## Page excerpt:
★ ★ ★

# Trigger Reels?



## CobeKing (May 21, 2012)

What are some good cheep little reels to catch trigger fish with?


----------



## lobsterman (Sep 30, 2007)

We just use a Spheros for bait and triggers.


----------



## Linkovich (Oct 24, 2007)

I just use a penn 5500 with braid. Works great


----------



## CobeKing (May 21, 2012)

I need 2 conventionals.


----------



## JoeyWelch (Sep 25, 2009)

Fish with something lite. Triggers sometimes bite very lightly. If your fishing with to heavy of rod/reel you won't even feel it. Sometimes insted of biting with the typical pulling motion you will just feel your weight get light. They're biting up instead of down. Stay light.

I like a spinner with 50lb braid and 200gram Uglystik tiger lite jigging rod. You can feel em looking at it!!


----------



## CobeKing (May 21, 2012)

My rods are lite i just need sujestions for 2 little conventional reels trust me i know how those tricky jokers role haha!!


----------



## JoeyWelch (Sep 25, 2009)

cobeking said:


> my rods are lite i just need sujestions for 2 little conventional reels trust me i know how those tricky jokers role haha!!


trq200


----------



## CobeKing (May 21, 2012)

Anyone got any ideas for conventional reels???


----------



## Downtime2 (Sep 27, 2007)

Look around for some either used or new 4/0 Penns on light action stand up rods. No need in deep research for these. Straight forward stuff. Load em' with 30# or 40#. Probably your most cost effective bet. Not fancy, but, they thouroughly get the job done...


----------



## cody&ryand (Oct 3, 2007)

Calcutta 700


----------



## Prince Caspian (Jun 13, 2011)

Heard good things about the trq series from Penn that jlw1972 mentioned. I'm gonna put my plug in for Avet. I have a couple of MXLs spooled with 30lb mono and I don't have any complaints yet. Got one on a graphite blank, and it's almost weightless.


----------



## JoeyWelch (Sep 25, 2009)

OR.....If your wanting something other end of the spectrum, Buy you a couple Shimano TLD15's. Hard to beat the TLD series and you can get em for around $100 new.

And they will last for ever bottomfishing.


----------



## amarcafina (Aug 24, 2008)

Shakespeare Tidewaters , I got 2 i'll sell you, I've had good use out of them , but don't use them any more, switch to spinners for bait rods now


----------



## Kenton (Nov 16, 2007)

★ ★ ★

[Images with keypoint coordinates]
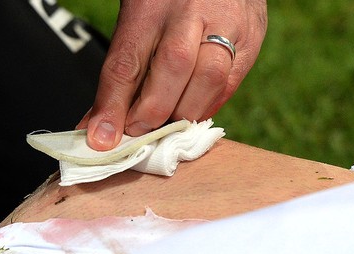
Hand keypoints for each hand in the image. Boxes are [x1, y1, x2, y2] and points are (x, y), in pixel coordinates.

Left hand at [78, 0, 267, 149]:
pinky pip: (230, 83)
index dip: (112, 107)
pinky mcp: (251, 38)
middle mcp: (190, 9)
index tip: (101, 140)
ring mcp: (226, 22)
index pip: (127, 61)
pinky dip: (208, 105)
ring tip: (168, 124)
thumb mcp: (140, 18)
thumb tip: (102, 126)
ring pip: (208, 78)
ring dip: (185, 112)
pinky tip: (194, 111)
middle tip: (138, 132)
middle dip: (152, 111)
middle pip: (171, 67)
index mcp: (151, 3)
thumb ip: (126, 67)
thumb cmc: (169, 1)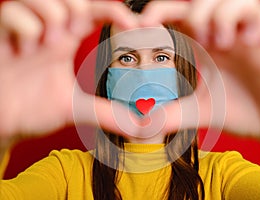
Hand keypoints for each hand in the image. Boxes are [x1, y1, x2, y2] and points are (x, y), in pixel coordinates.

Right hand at [0, 0, 138, 141]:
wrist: (3, 124)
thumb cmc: (34, 110)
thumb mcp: (75, 110)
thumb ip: (106, 114)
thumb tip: (139, 127)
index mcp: (67, 43)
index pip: (95, 13)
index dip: (117, 12)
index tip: (137, 25)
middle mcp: (47, 33)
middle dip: (79, 9)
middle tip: (74, 35)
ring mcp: (23, 34)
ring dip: (52, 17)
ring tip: (49, 46)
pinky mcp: (0, 39)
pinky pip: (12, 14)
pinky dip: (25, 29)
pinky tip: (24, 52)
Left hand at [140, 0, 259, 138]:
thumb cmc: (236, 111)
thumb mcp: (197, 111)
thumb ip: (170, 115)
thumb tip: (142, 125)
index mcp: (206, 45)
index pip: (180, 14)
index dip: (161, 11)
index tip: (145, 24)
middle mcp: (228, 35)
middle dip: (197, 12)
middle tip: (200, 40)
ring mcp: (253, 36)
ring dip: (226, 16)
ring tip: (225, 45)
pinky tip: (252, 43)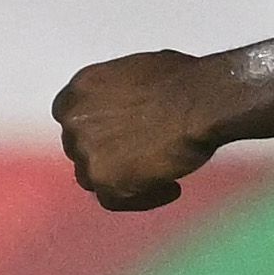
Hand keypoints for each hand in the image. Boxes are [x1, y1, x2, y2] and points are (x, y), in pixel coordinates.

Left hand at [52, 49, 221, 208]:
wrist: (200, 102)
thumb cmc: (183, 81)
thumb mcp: (136, 73)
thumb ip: (118, 95)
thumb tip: (127, 109)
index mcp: (80, 88)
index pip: (73, 118)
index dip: (96, 130)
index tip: (118, 136)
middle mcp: (74, 120)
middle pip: (81, 149)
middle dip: (108, 155)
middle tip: (141, 157)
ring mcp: (86, 153)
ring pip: (93, 178)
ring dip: (121, 178)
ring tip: (162, 176)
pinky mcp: (105, 183)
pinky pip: (115, 201)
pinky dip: (143, 198)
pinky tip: (171, 188)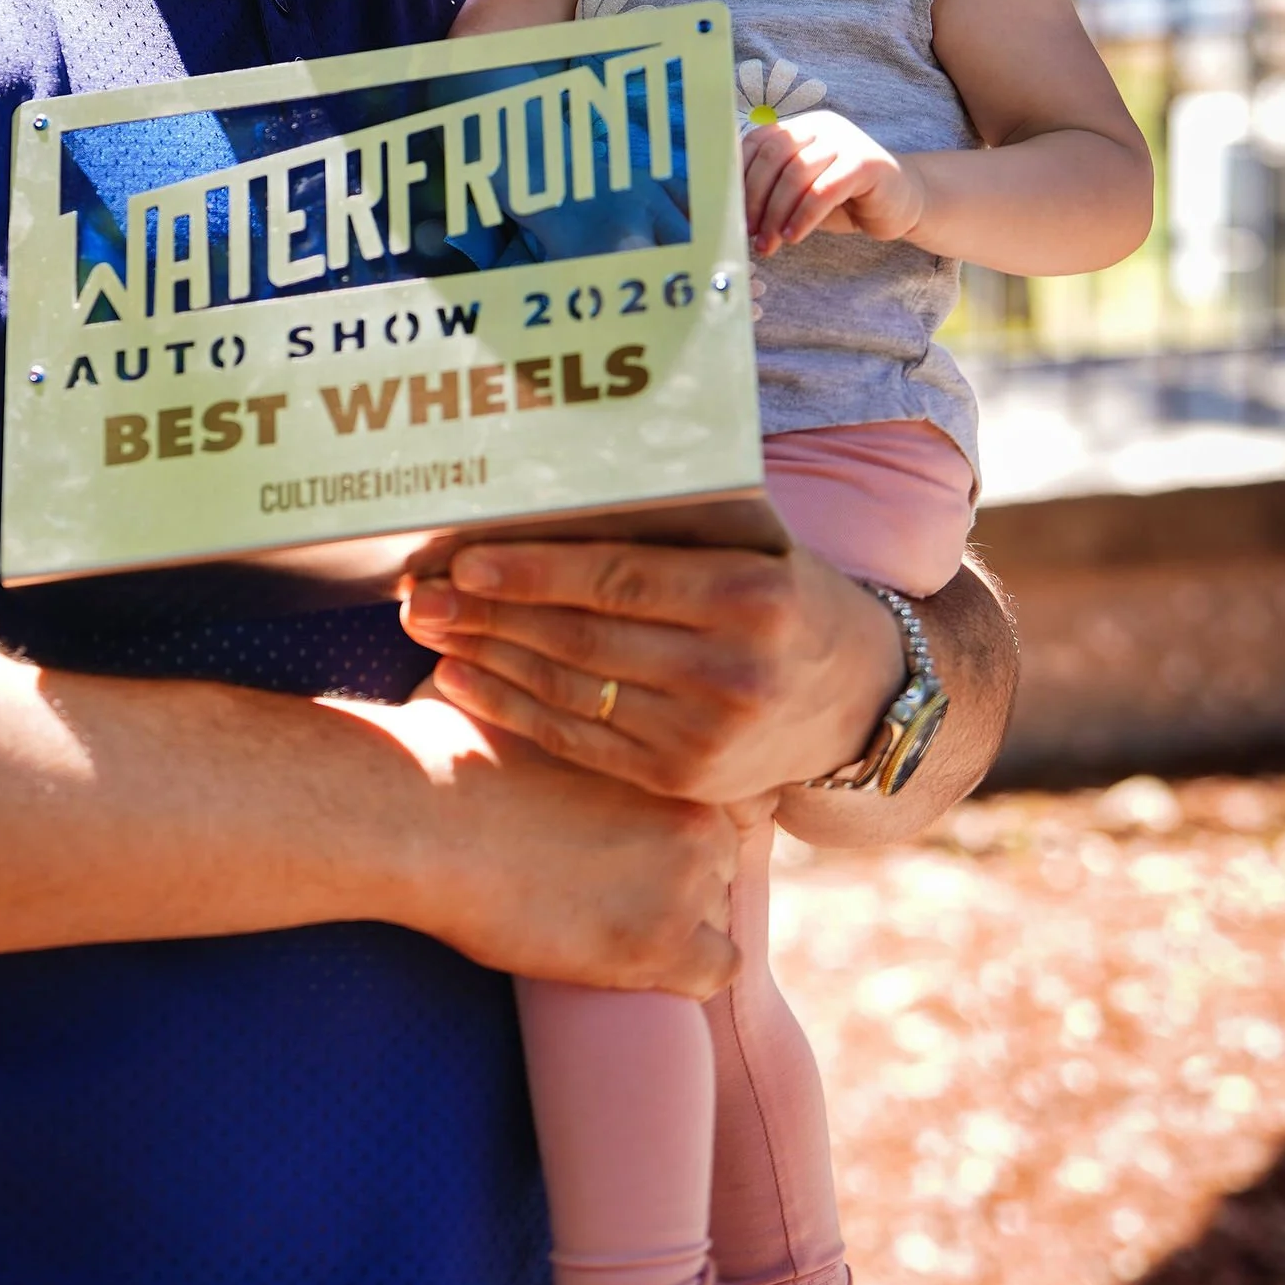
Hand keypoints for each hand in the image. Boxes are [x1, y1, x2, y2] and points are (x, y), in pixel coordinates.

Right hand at [360, 690, 740, 994]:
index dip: (678, 806)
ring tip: (609, 906)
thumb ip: (554, 686)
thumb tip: (518, 648)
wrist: (417, 816)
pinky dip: (682, 968)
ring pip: (718, 904)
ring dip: (677, 911)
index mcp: (668, 745)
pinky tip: (626, 948)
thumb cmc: (450, 749)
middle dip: (679, 859)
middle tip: (616, 868)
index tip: (639, 823)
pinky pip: (717, 971)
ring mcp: (683, 880)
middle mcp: (694, 808)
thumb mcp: (519, 696)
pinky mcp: (657, 945)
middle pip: (722, 846)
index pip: (720, 783)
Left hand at [399, 539, 897, 810]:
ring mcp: (707, 736)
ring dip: (488, 658)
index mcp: (753, 597)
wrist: (863, 702)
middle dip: (491, 615)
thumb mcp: (755, 552)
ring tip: (429, 627)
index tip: (467, 557)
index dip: (537, 571)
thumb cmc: (788, 598)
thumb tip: (552, 503)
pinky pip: (580, 741)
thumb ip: (674, 535)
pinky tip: (461, 679)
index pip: (624, 579)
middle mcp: (733, 671)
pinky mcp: (682, 781)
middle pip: (585, 638)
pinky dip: (513, 709)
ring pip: (574, 690)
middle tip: (422, 593)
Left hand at [742, 109, 925, 254]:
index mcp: (798, 127)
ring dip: (776, 213)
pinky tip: (794, 237)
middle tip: (750, 234)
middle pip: (772, 156)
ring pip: (796, 174)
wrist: (902, 203)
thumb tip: (729, 212)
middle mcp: (819, 126)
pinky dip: (803, 216)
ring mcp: (844, 140)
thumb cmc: (844, 200)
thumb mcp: (801, 192)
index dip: (738, 178)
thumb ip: (771, 191)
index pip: (755, 143)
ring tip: (769, 243)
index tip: (729, 212)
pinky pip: (824, 190)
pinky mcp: (866, 163)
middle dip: (755, 199)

★ ★ ★

## Exercise brief:
In the thread on trigger fish reels, why does JoeyWelch say to fish with light tackle? Answer in one to three sentences. Answer from the thread alone.

## Result:
Triggers sometimes bite very lightly, so with a rod and reel that are too heavy you won't even feel the bite. Sometimes, instead of the usual pulling motion, you only feel your weight get light because they're biting up instead of down.